Only one span is wanted from the lines below: from the one with "50: (471, 253, 8.66)" up to and including the one with "23: (662, 85, 65.08)". Copy it exactly, without images.

[Dataset entries]
<<<<
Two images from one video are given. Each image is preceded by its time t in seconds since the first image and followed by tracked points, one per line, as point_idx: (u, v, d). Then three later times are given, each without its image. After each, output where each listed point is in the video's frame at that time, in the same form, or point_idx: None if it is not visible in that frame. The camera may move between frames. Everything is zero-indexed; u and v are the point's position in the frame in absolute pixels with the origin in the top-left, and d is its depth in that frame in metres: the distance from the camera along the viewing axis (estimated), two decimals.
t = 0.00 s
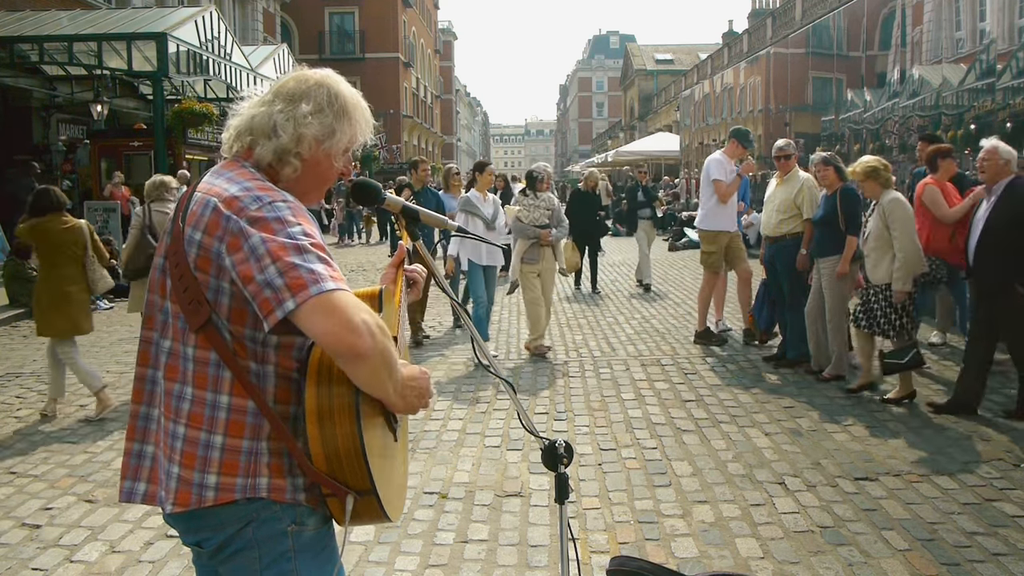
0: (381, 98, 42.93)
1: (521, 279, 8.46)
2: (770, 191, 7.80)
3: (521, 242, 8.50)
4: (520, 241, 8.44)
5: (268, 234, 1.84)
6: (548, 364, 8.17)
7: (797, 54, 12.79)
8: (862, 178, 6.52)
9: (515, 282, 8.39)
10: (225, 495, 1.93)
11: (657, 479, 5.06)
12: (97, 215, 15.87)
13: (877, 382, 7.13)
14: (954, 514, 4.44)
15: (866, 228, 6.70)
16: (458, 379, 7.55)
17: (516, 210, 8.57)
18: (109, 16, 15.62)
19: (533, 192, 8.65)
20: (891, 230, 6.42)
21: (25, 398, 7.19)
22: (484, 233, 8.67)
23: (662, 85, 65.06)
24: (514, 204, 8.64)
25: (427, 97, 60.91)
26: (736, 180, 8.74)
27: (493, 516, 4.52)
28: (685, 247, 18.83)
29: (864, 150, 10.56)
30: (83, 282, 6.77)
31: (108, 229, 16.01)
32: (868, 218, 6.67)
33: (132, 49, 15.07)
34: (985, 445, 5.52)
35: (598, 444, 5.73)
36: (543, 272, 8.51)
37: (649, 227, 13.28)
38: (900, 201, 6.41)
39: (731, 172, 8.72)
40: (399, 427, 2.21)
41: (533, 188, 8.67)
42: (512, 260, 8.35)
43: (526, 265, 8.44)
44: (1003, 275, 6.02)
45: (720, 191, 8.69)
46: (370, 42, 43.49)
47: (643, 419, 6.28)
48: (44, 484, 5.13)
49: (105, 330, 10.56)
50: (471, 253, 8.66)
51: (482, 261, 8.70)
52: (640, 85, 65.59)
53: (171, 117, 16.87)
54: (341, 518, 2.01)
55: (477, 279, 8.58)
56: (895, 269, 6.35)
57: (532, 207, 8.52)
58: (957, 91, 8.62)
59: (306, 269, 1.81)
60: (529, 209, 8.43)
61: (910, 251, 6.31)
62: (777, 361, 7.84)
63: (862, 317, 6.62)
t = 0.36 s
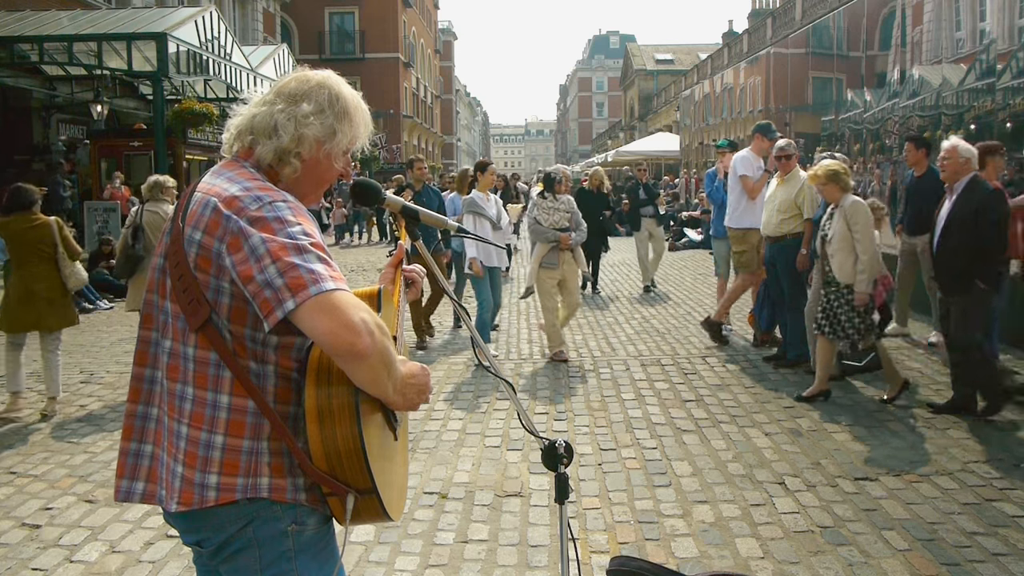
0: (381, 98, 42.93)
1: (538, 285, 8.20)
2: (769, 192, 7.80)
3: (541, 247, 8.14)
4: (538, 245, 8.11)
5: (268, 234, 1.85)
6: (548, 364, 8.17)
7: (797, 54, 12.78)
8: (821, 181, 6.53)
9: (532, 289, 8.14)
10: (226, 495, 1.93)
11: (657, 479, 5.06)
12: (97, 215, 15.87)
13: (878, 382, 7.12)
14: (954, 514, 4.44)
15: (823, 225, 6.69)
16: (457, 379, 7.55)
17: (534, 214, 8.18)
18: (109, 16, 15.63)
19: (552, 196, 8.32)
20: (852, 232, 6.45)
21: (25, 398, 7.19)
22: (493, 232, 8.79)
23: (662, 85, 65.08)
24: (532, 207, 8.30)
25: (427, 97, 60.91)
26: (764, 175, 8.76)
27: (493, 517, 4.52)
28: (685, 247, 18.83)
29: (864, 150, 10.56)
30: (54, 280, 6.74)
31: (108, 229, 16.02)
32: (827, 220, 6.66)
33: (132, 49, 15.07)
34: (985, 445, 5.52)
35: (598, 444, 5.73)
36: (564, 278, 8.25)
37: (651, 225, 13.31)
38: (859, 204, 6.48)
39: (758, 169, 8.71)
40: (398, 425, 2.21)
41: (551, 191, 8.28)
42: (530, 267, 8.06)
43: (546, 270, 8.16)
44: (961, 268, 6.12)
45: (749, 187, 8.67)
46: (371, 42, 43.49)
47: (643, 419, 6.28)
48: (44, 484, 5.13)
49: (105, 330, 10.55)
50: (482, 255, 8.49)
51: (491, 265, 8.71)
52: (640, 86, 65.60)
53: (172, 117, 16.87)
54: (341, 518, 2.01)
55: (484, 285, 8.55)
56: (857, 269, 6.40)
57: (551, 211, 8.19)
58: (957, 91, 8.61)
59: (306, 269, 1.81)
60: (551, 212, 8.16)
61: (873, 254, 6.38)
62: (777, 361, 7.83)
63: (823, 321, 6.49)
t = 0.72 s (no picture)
0: (381, 98, 42.92)
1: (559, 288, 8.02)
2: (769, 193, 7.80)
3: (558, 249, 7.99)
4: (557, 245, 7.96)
5: (264, 237, 1.84)
6: (548, 364, 8.18)
7: (797, 54, 12.78)
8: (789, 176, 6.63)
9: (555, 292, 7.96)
10: (226, 498, 1.93)
11: (657, 479, 5.06)
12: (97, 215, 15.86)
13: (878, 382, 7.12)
14: (954, 514, 4.44)
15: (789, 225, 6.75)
16: (457, 379, 7.55)
17: (552, 214, 8.07)
18: (109, 16, 15.63)
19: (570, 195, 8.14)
20: (818, 232, 6.54)
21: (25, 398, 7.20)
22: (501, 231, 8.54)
23: (662, 85, 65.11)
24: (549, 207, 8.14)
25: (427, 97, 60.92)
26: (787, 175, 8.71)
27: (493, 517, 4.52)
28: (685, 247, 18.83)
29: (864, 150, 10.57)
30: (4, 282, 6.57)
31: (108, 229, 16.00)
32: (794, 216, 6.73)
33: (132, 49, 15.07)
34: (986, 446, 5.52)
35: (598, 444, 5.73)
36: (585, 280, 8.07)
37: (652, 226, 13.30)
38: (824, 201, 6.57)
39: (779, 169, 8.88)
40: (399, 424, 2.21)
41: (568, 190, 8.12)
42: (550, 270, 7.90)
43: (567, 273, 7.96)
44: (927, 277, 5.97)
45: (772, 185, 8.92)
46: (371, 42, 43.49)
47: (643, 419, 6.28)
48: (44, 484, 5.13)
49: (105, 330, 10.56)
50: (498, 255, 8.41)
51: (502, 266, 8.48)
52: (640, 86, 65.62)
53: (172, 117, 16.87)
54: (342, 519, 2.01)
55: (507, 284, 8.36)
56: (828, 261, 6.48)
57: (569, 211, 8.02)
58: (957, 91, 8.61)
59: (302, 272, 1.80)
60: (570, 213, 7.98)
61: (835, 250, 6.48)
62: (778, 361, 7.83)
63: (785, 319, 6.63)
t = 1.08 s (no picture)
0: (381, 98, 42.92)
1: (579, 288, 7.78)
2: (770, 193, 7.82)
3: (580, 248, 7.73)
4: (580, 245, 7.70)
5: (261, 241, 1.84)
6: (548, 364, 8.17)
7: (798, 53, 12.78)
8: (750, 182, 6.65)
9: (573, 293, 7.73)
10: (225, 502, 1.93)
11: (657, 479, 5.06)
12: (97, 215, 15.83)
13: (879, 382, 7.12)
14: (954, 514, 4.44)
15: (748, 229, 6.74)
16: (457, 379, 7.55)
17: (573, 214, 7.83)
18: (109, 15, 15.63)
19: (591, 194, 7.90)
20: (774, 237, 6.50)
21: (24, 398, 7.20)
22: (516, 233, 8.39)
23: (662, 85, 65.14)
24: (571, 207, 7.92)
25: (427, 97, 60.93)
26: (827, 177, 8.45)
27: (493, 517, 4.52)
28: (685, 246, 18.83)
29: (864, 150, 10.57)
30: None
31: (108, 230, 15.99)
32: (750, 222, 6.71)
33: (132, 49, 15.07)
34: (986, 446, 5.52)
35: (598, 444, 5.73)
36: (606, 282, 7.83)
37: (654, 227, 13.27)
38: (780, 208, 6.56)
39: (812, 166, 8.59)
40: (399, 427, 2.20)
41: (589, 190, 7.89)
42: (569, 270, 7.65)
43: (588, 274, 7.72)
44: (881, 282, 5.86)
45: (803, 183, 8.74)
46: (371, 42, 43.50)
47: (643, 419, 6.28)
48: (44, 484, 5.13)
49: (105, 330, 10.56)
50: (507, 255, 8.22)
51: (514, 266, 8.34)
52: (640, 86, 65.65)
53: (172, 117, 16.86)
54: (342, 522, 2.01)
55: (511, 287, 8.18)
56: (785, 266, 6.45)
57: (591, 210, 7.78)
58: (957, 91, 8.61)
59: (299, 278, 1.80)
60: (592, 213, 7.73)
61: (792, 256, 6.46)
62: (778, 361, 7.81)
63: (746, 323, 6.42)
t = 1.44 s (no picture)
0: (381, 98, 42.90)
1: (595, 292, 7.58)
2: (771, 192, 7.76)
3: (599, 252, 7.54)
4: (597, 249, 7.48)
5: (267, 245, 1.83)
6: (548, 364, 8.18)
7: (798, 53, 12.78)
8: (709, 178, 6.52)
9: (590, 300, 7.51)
10: (229, 507, 1.93)
11: (657, 479, 5.06)
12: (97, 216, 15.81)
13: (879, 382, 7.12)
14: (954, 514, 4.44)
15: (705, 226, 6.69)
16: (457, 379, 7.55)
17: (591, 217, 7.60)
18: (109, 16, 15.63)
19: (610, 196, 7.65)
20: (729, 237, 6.43)
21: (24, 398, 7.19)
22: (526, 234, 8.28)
23: (662, 85, 65.15)
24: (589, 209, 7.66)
25: (427, 97, 60.92)
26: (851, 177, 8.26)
27: (493, 517, 4.52)
28: (684, 246, 18.82)
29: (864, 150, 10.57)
30: None
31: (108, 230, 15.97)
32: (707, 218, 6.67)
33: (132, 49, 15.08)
34: (985, 446, 5.52)
35: (598, 444, 5.73)
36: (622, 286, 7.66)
37: (656, 228, 13.25)
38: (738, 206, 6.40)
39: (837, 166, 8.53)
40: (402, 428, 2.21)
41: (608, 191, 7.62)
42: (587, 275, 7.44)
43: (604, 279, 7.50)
44: (832, 285, 5.72)
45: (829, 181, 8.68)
46: (371, 42, 43.48)
47: (643, 419, 6.29)
48: (44, 484, 5.13)
49: (105, 331, 10.57)
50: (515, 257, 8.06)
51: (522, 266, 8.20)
52: (640, 86, 65.68)
53: (172, 117, 16.86)
54: (350, 526, 2.02)
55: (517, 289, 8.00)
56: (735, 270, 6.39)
57: (610, 212, 7.56)
58: (957, 91, 8.61)
59: (306, 283, 1.79)
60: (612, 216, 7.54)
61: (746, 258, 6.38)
62: (778, 361, 7.80)
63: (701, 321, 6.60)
>>>>
— RESPONSE TO THE TASK —
50: (471, 253, 8.66)
51: (482, 261, 8.70)
52: (640, 85, 65.59)
53: (171, 117, 16.87)
54: (341, 518, 2.01)
55: (477, 279, 8.58)
56: (895, 269, 6.35)
57: (532, 207, 8.52)
58: (957, 91, 8.62)
59: (306, 269, 1.81)
60: (529, 209, 8.43)
61: (910, 251, 6.31)
62: (777, 361, 7.84)
63: (862, 317, 6.62)
t = 0.36 s
0: (381, 98, 42.93)
1: (538, 285, 8.20)
2: (769, 192, 7.80)
3: (541, 247, 8.14)
4: (538, 245, 8.11)
5: (268, 234, 1.85)
6: (548, 364, 8.17)
7: (797, 54, 12.78)
8: (821, 181, 6.53)
9: (532, 289, 8.14)
10: (226, 495, 1.93)
11: (657, 479, 5.06)
12: (97, 215, 15.87)
13: (878, 382, 7.12)
14: (954, 514, 4.44)
15: (823, 225, 6.69)
16: (457, 379, 7.55)
17: (534, 214, 8.18)
18: (109, 16, 15.63)
19: (552, 196, 8.32)
20: (852, 232, 6.45)
21: (25, 398, 7.19)
22: (493, 232, 8.79)
23: (662, 85, 65.08)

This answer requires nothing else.